Niedziela upłynie pod znakiem pochmurnej aury z mieszanymi opadami - na północnym wschodzie przeważać będzie śnieg, na zachodzie i lokalnie w centrum deszcz. Rozpogodzenia możliwe są jedynie na południowym wschodzie Polski. Temperatura w najcieplejszym momencie dnia wyniesie od 2-3 st. C na Suwalszczyźnie i w centrum kraju do 5 st. C w pasie południowym. Wiatr powieje z kierunków wschodnich, słabo i umiarkowanie.

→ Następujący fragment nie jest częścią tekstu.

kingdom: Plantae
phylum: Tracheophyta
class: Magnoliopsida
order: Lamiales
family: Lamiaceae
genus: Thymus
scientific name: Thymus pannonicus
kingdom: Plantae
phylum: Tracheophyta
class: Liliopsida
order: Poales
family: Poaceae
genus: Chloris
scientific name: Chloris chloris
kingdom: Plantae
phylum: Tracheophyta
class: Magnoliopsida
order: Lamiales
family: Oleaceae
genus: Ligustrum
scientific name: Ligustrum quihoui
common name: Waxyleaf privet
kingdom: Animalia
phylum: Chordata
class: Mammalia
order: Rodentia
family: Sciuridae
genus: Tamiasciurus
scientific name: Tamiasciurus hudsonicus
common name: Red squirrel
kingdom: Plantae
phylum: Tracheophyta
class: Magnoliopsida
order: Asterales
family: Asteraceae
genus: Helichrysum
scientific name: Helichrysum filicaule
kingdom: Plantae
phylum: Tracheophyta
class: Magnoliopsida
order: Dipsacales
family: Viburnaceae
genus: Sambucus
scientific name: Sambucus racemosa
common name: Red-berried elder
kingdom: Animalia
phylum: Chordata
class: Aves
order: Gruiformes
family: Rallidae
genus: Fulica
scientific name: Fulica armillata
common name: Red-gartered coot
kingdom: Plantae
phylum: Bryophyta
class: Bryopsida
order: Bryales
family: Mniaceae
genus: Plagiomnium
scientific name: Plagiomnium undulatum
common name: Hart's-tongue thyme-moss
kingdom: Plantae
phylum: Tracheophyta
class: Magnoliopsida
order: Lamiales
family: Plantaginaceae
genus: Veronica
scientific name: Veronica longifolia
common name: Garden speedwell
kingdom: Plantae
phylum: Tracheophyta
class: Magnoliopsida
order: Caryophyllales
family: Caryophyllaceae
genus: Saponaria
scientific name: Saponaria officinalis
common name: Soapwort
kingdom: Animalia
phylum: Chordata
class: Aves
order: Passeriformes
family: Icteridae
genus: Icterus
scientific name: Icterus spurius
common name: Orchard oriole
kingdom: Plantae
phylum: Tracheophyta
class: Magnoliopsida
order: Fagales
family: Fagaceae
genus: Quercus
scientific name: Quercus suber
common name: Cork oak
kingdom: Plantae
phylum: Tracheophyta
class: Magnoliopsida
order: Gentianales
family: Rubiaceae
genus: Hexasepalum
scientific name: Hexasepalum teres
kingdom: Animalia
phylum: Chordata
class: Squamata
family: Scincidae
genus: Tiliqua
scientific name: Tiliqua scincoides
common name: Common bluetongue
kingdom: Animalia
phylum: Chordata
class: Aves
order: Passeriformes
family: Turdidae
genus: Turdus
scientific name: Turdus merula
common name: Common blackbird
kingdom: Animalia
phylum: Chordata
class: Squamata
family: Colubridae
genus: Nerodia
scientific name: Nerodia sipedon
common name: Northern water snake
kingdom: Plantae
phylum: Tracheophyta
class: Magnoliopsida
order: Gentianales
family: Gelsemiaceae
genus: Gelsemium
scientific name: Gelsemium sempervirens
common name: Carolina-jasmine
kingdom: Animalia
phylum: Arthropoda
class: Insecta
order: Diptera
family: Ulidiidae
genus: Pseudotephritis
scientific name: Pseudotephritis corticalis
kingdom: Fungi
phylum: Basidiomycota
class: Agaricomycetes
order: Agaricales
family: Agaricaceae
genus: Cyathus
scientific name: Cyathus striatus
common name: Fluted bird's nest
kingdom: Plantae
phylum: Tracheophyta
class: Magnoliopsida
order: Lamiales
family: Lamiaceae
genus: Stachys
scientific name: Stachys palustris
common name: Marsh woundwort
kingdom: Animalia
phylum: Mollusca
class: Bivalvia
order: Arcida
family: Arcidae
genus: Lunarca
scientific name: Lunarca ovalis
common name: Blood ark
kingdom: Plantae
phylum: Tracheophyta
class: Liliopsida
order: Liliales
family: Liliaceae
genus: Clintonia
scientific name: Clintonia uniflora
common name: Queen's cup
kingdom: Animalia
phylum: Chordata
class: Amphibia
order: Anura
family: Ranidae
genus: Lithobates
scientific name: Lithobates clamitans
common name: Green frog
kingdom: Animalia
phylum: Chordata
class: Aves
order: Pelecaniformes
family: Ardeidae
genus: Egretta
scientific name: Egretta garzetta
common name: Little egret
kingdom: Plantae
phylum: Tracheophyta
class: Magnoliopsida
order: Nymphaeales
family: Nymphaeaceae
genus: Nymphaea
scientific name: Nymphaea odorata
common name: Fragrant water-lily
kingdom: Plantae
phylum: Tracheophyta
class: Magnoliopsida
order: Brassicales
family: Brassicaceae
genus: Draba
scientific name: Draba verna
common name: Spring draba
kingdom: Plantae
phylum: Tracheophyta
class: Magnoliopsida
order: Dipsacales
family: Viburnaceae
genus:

Pogoda na poniedziałek i wtorek
W poniedziałek niebo zasnują chmury. Strefa opadów śniegu, przechodzących w deszcz ze śniegiem, będzie wolno przemieszczać się od południowego wschodu w głąb kraju. Termometry wskażą w całym kraju 3-4 st. C. Wiatr, północno-wschodni, będzie umiarkowany. We wtorek wystąpi duże i całkowite zachmurzenie z mieszanymi opadami deszczu ze śniegiem. Padać nie powinno jedynie na północnym zachodzie kraju. Temperatura maksymalna wyniesie 2-4 st. C w całym kraju. Powieje słaby wiatr z północy.